Do you keep in touch with your sons and friends elsewhere?

I use WhatsApp a lot… I have many WhatsApp groups: the first one is for my childhood friends from Syria, the second is for my friends from Turkey, the third is for my friends in the UK and the fourth is for my sons [laughs]. I also have a Facebook account, but I am not very active on Facebook…

Do you have any plans to visit your sons?

[sighs]Inshallah (if God Wills), hopefully, this coming summer as I miss them a lot…

What is your message to Syrians who are planning to leave their country and come to Europe?

If they can’t cope, they shouldn’t come here. They must realize that things are not easy. Asylum is not an easy thing and they might end up in a country that they were not planning to enter.

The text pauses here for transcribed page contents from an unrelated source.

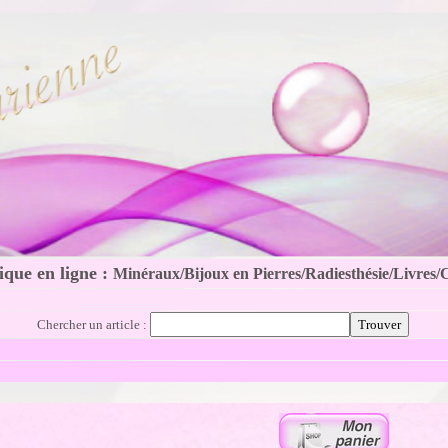
que en ligne :
Minéraux/Bijoux en Pierres/Radiesthésie/Livres/
Chercher un article :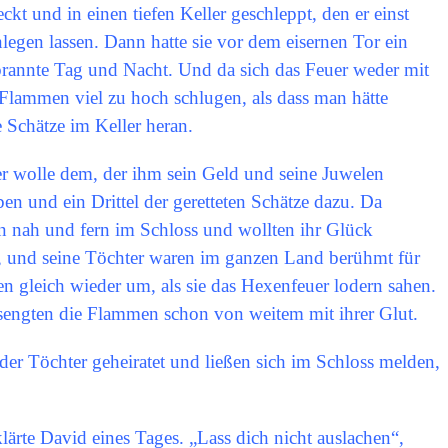
ckt und in einen tiefen Keller geschleppt, den er einst
legen lassen. Dann hatte sie vor dem eisernen Tor ein
rannte Tag und Nacht. Und da sich das Feuer weder mit
Flammen viel zu hoch schlugen, als dass man hätte
 Schätze im Keller heran.
r wolle dem, der ihm sein Geld und seine Juwelen
ben und ein Drittel der geretteten Schätze dazu. Da
n nah und fern im Schloss und wollten ihr Glück
ch, und seine Töchter waren im ganzen Land berühmt für
n gleich wieder um, als sie das Hexenfeuer lodern sahen.
sengten die Flammen schon von weitem mit ihrer Glut.
der Töchter geheiratet und ließen sich im Schloss melden,
lärte David eines Tages. „Lass dich nicht auslachen“,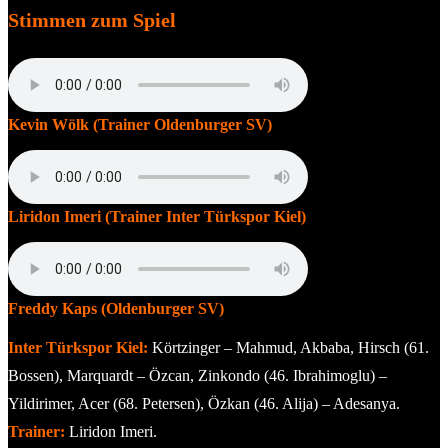
Stimmen zum Spiel
Kevin Wölk (Trainer Oldenburger SV)
Liridon Imeri (Trainer Inter Türkspor Kiel)
Freddy Kaps (Oldenburger SV)
Inter Türkspor Kiel:
Körtzinger – Mahmud, Akbaba, Hirsch (61.
Bossen), Marquardt – Özcan, Zinkondo (46. Ibrahimoglu) –
Yildirimer, Acer (68. Petersen), Özkan (46. Alija) – Adesanya.
Trainer:
Liridon Imeri.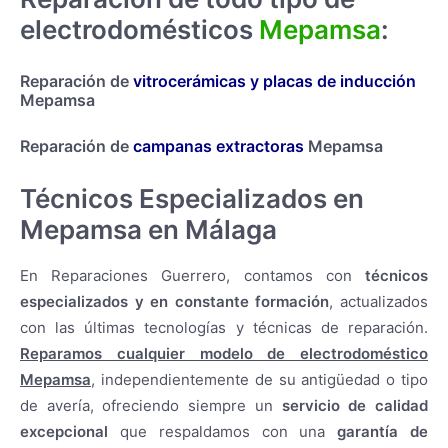
electrodomésticos
Mepamsa
:
Reparación de
vitrocerámicas y placas de inducción
Mepamsa
Reparación de
campanas extractoras
Mepamsa
Técnicos Especializados en
Mepamsa en Málaga
En Reparaciones Guerrero, contamos con
técnicos
especializados y en constante formación
, actualizados
con las últimas tecnologías y técnicas de reparación.
Reparamos cualquier modelo de electrodoméstico
Mepamsa
, independientemente de su antigüedad o tipo
de avería, ofreciendo siempre un
servicio de calidad
excepcional
que respaldamos con una
garantía de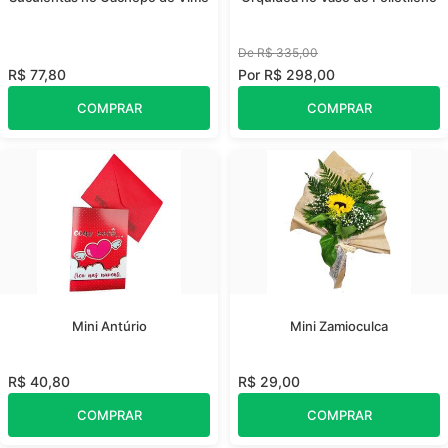
De R$ 335,00
R$ 77,80
Por R$ 298,00
COMPRAR
COMPRAR
Mini Antúrio
Mini Zamioculca
R$ 40,80
R$ 29,00
COMPRAR
COMPRAR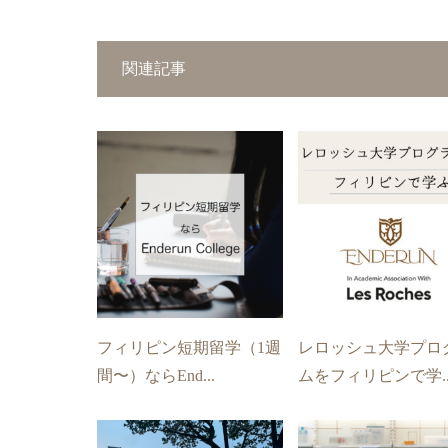
関連記事
フィリピン短期留学（1週
レロッシュ大学プロ
間〜）ならEnd...
ムをフィリピンで学..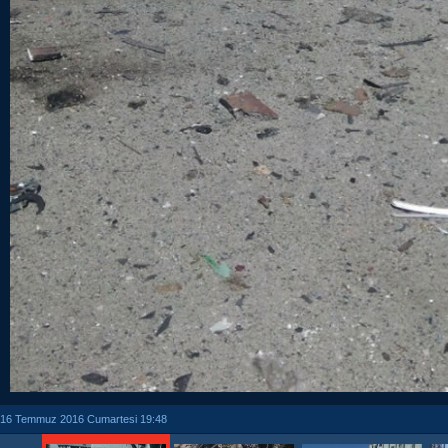
16 Temmuz 2016 Cumartesi 19:48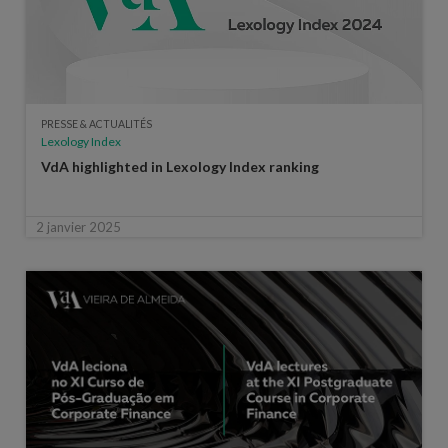
PRESSE & ACTUALITÉS
Lexology Index
VdA highlighted in Lexology Index ranking
2 janvier 2025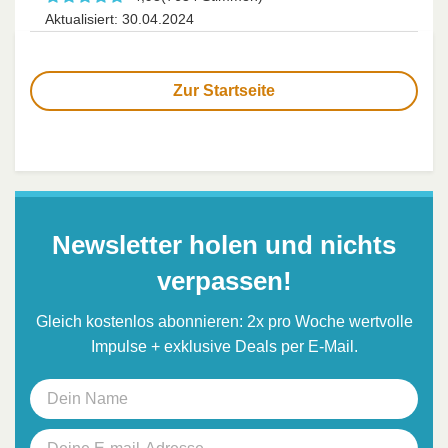
Aktualisiert: 30.04.2024
Zur Startseite
Newsletter holen und nichts
verpassen!
Gleich kostenlos abonnieren: 2x pro Woche wertvolle
Impulse + exklusive Deals per E-Mail.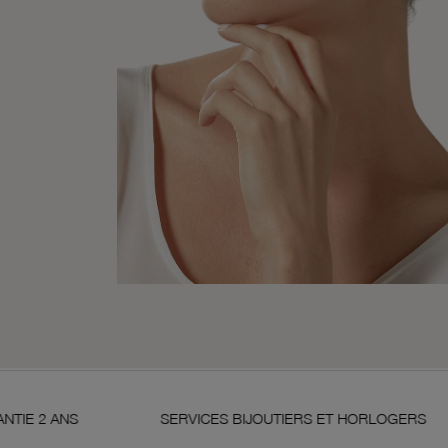
SERVICES BIJOUTIERS ET HORLOGERS
SAT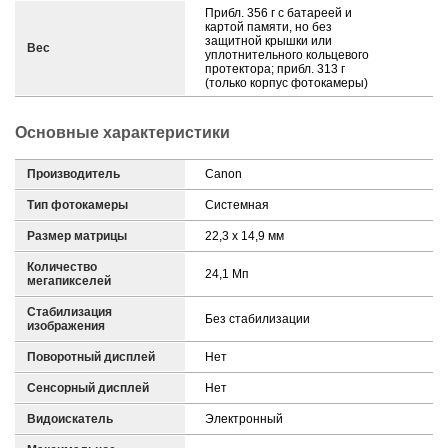
Прибл. 356 г с батареей и
картой памяти, но без
защитной крышки или
Вес
уплотнительного кольцевого
протектора; прибл. 313 г
(только корпус фотокамеры)
Основные характеристики
Производитель
Canon
Тип фотокамеры
Системная
Размер матрицы
22,3 x 14,9 мм
Количество
24,1 Мп
мегапикселей
Стабилизация
Без стабилизации
изображения
Поворотный дисплей
Нет
Сенсорный дисплей
Нет
Видоискатель
Электронный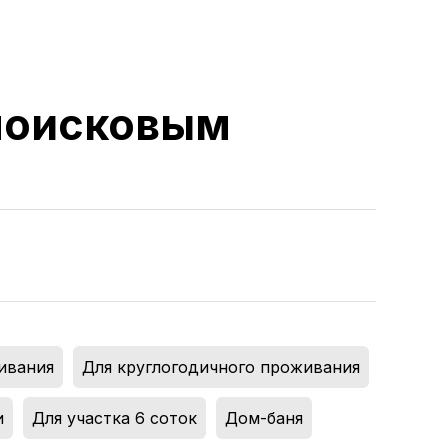
 поисковым
ивания
,
Для круглогодичного проживания
,
и
,
Для участка 6 соток
,
Дом-баня
,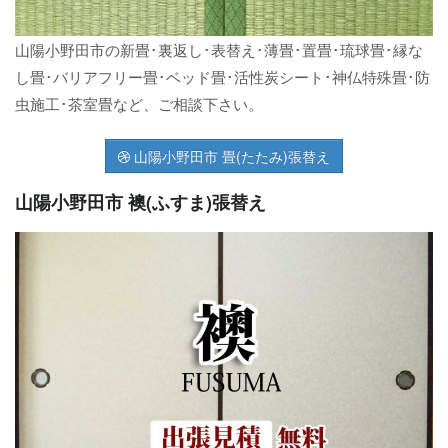
山陽小野田市の新畳･裏返し･表替え･薄畳･置畳･琉球畳･縁な
し畳･バリアフリー畳･ベッド畳･活性炭シート･神仏特殊畳･防
虫施工･茶室畳など、ご相談下さい。
山陽小野田市 畳(たたみ)張替え
山陽小野田市 襖(ふすま)張替え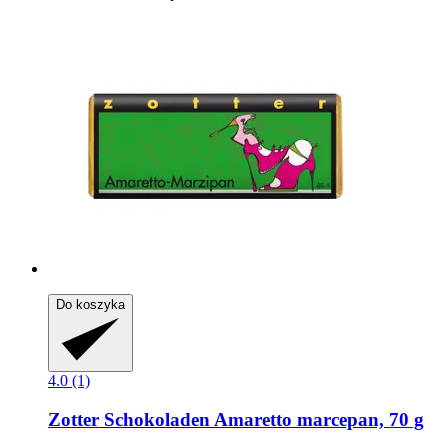
Do koszyka
4.0 (1)
Zotter Schokoladen
Amaretto marcepan, 70 g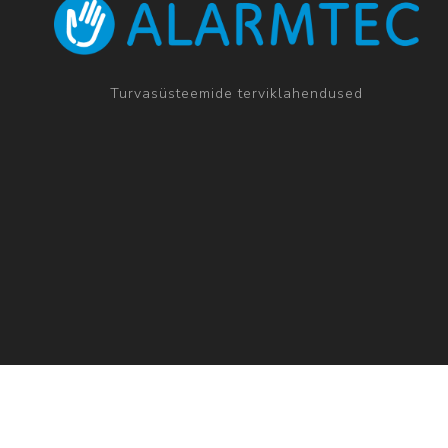
Turvasüsteemide terviklahendused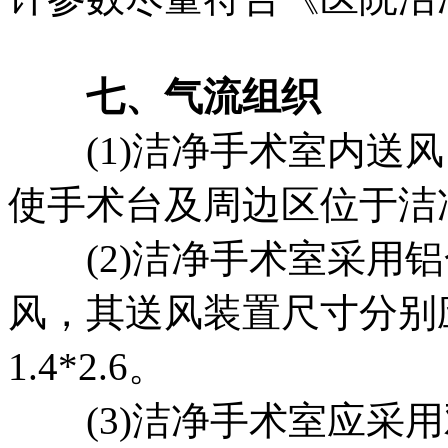
七、气流组织
(1)洁净手术室内送风
使手术台及周边区位于洁
(2)洁净手术室采用铝
风，其送风装置尺寸分别应不
1.4*2.6。
(3)洁净手术室应采用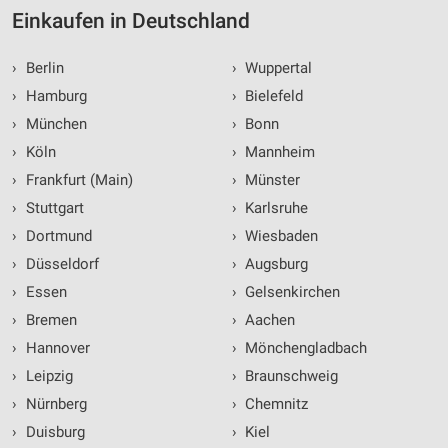
Einkaufen in Deutschland
›
Berlin
›
Wuppertal
›
Hamburg
›
Bielefeld
›
München
›
Bonn
›
Köln
›
Mannheim
›
Frankfurt (Main)
›
Münster
›
Stuttgart
›
Karlsruhe
›
Dortmund
›
Wiesbaden
›
Düsseldorf
›
Augsburg
›
Essen
›
Gelsenkirchen
›
Bremen
›
Aachen
›
Hannover
›
Mönchengladbach
›
Leipzig
›
Braunschweig
›
Nürnberg
›
Chemnitz
›
Duisburg
›
Kiel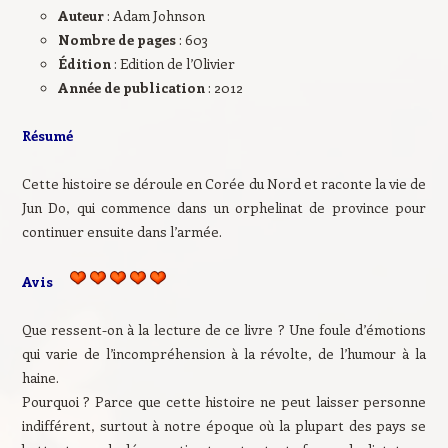
Auteur
: Adam Johnson
Nombre de pages
: 603
Édition
: Edition de l’Olivier
Année de publication
: 2012
Résumé
Cette histoire se déroule en Corée du Nord et raconte la vie de
Jun Do, qui commence dans un orphelinat de province pour
continuer ensuite dans l’armée.
Avis
Que ressent-on à la lecture de ce livre ? Une foule d’émotions
qui varie de l’incompréhension à la révolte, de l’humour à la
haine.
Pourquoi ? Parce que cette histoire ne peut laisser personne
indifférent, surtout à notre époque où la plupart des pays se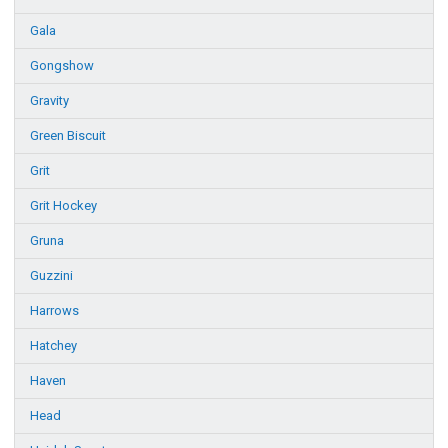
Gala
Gongshow
Gravity
Green Biscuit
Grit
Grit Hockey
Gruna
Guzzini
Harrows
Hatchey
Haven
Head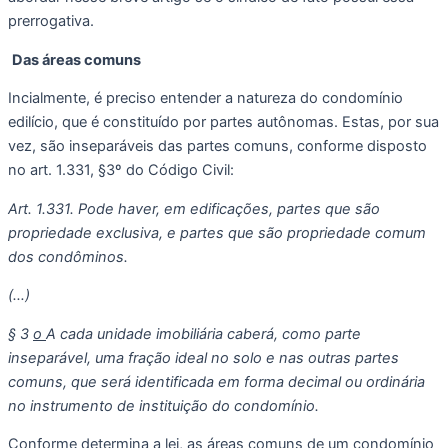
prerrogativa.
Das áreas comuns
Incialmente, é preciso entender a natureza do condomínio 
edilício, que é constituído por partes autônomas. Estas, por sua 
vez, são inseparáveis das partes comuns, conforme disposto 
no art. 1.331, §3º do Código Civil:
Art. 1.331. Pode haver, em edificações, partes que são 
propriedade exclusiva, e partes que são propriedade comum 
dos condôminos.
(…)
§ 3 
o 
A cada unidade imobiliária caberá, como parte 
inseparável, uma fração ideal no solo e nas outras partes 
comuns, que será identificada em forma decimal ou ordinária 
no instrumento de instituição do condomínio.
Conforme determina a lei, as áreas comuns de um condomínio 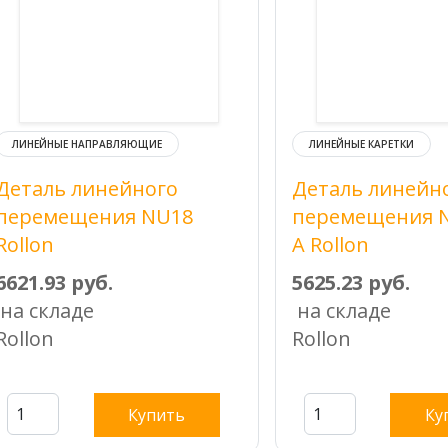
ЛИНЕЙНЫЕ НАПРАВЛЯЮЩИЕ
ЛИНЕЙНЫЕ КАРЕТКИ
Деталь линейного
Деталь линейн
перемещения NU18
перемещения N
Rollon
A Rollon
6621.93 руб.
5625.23 руб.
на складе
на складе
Rollon
Rollon
Купить
Ку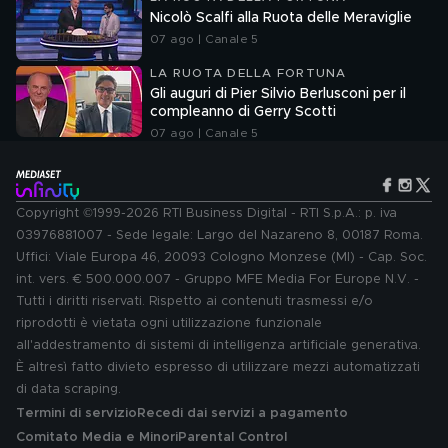
Nicolò Scalfi alla Ruota delle Meraviglie
07 ago | Canale 5
LA RUOTA DELLA FORTUNA
Gli auguri di Pier Silvio Berlusconi per il
compleanno di Gerry Scotti
07 ago | Canale 5
Copyright ©1999-2026 RTI Business Digital - RTI S.p.A.: p. iva
03976881007 - Sede legale: Largo del Nazareno 8, 00187 Roma.
Uffici: Viale Europa 46, 20093 Cologno Monzese (MI) - Cap. Soc.
int. vers. € 500.000.007 - Gruppo MFE Media For Europe N.V. -
Tutti i diritti riservati. Rispetto ai contenuti trasmessi e/o
riprodotti è vietata ogni utilizzazione funzionale
all'addestramento di sistemi di intelligenza artificiale generativa.
È altresì fatto divieto espresso di utilizzare mezzi automatizzati
di data scraping.
Termini di servizio
Recedi dai servizi a pagamento
Comitato Media e Minori
Parental Control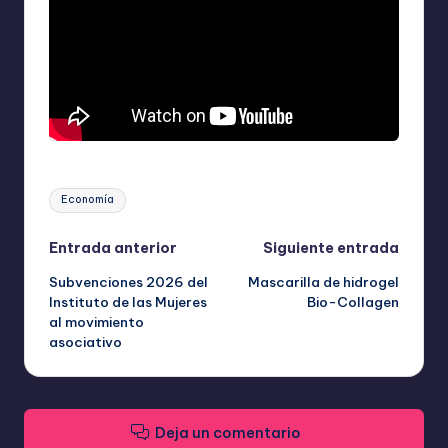
Etiquetas:
Economía
Navegación
Entrada anterior
Siguiente entrada
Subvenciones 2026 del
Mascarilla de hidrogel
de
Instituto de las Mujeres
Bio-Collagen
al movimiento
entradas
asociativo
Deja un comentario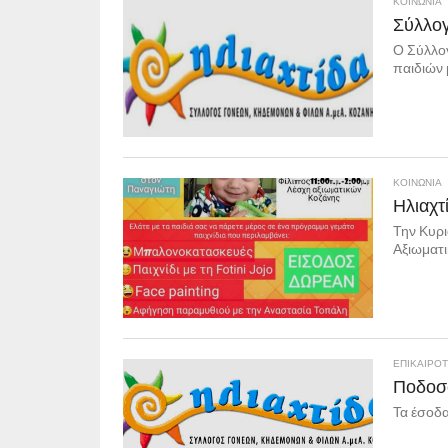
ΚΟΙΝΩΝΊΑ
Σύλλογ
Ο Σύλλογ
παιδιών 
ΚΟΙΝΩΝΊΑ
Ηλιαχτ
Την Κυρι
Αξιωματι
ΕΠΙΚΑΙΡΟ
Ποδοσ
Τα έσοδα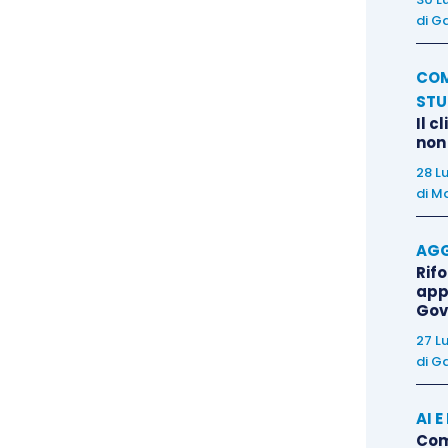
cfr. sul punto anche Cass. n. 3772 del 2005 e Cass.
di
Ga
COM
bitrato, laddove vi sia una clausola statutaria che
STU
a alla validità di una delibera presa senza aver
Il c
non
28 L
di
Ma
AGG
Rif
app
Gov
27 L
di
Ga
AI 
Come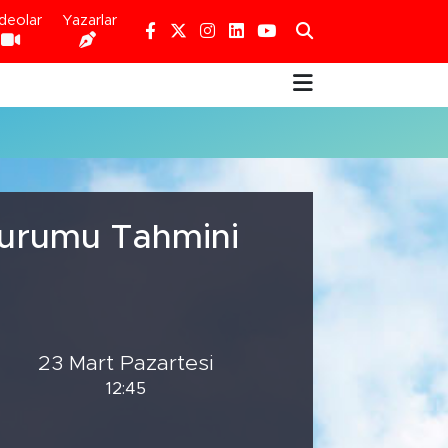
deolar
Yazarlar
Durumu Tahmini
23 Mart Pazartesi
12:45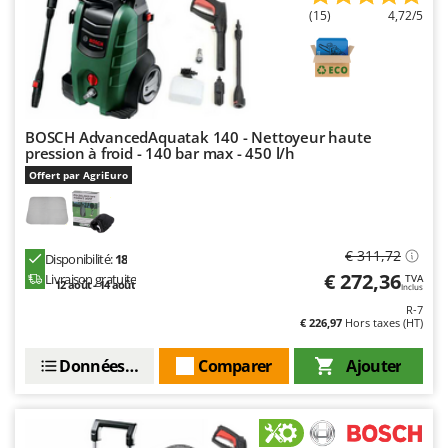
Seven Italy
(15)
4,72/5
Shark
Silky
Simatech
Sirman
BOSCH AdvancedAquatak 140 - Nettoyeur haute
pression à froid - 140 bar max - 450 l/h
Skil
Offert par AgriEuro
Smartwood
Smeg
Snapper
€ 311,72
Disponibilité:
18
€ 272,36
Solidur
Livraison gratuite
TVA
12 août - 14 août
Inclus
Spice Electronics
R-7
€ 226,97
Hors taxes (HT)
Spiralmac
Données techniques
Comparer
Ajouter
Spring Protezione
Spyro
Stanley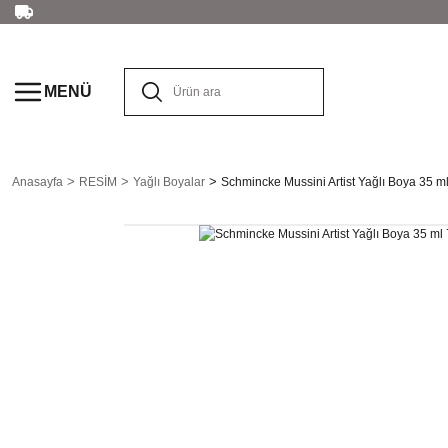
MENÜ
Anasayfa
RESİM
Yağlı Boyalar
Schmincke Mussini Artist Yağlı Boya 35 m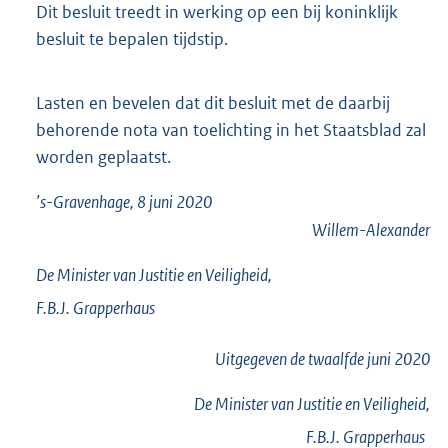
Dit besluit treedt in werking op een bij koninklijk
besluit te bepalen tijdstip.
Lasten en bevelen dat dit besluit met de daarbij
behorende nota van toelichting in het Staatsblad zal
worden geplaatst.
’s-Gravenhage, 8 juni 2020
Willem-Alexander
De Minister van Justitie en Veiligheid,
F.B.J.
Grapperhaus
Uitgegeven de
twaalfde
juni 2020
De Minister van Justitie en Veiligheid,
F.B.J.
Grapperhaus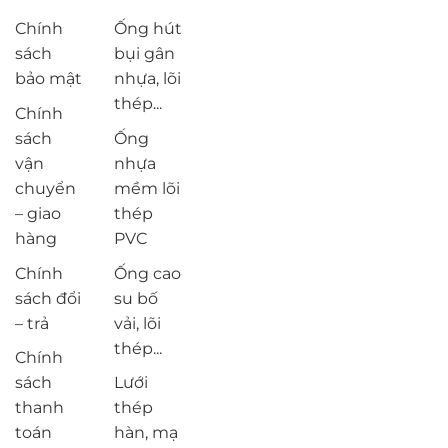
Chính
Ống hút
sách
bụi gân
bảo mật
nhựa, lõi
thép...
Chính
sách
Ống
vận
nhựa
chuyển
mềm lõi
– giao
thép
hàng
PVC
Chính
Ống cao
sách đổi
su bố
– trả
vải, lõi
thép...
Chính
sách
Lưới
thanh
thép
toán
hàn, mạ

For Syrians they must think many times before taking the decision to come to the West. They must think whether they can cope with the new culture, new society and new life or not. They have to bear in mind that the journey is not easy and that if they want to make it by the sea, they have to think of the dangers and the deadly risks. They might face unexpected situations in a different culture and a different system and they should be able to cope with these difficulties.

They must be ready to face difficulties.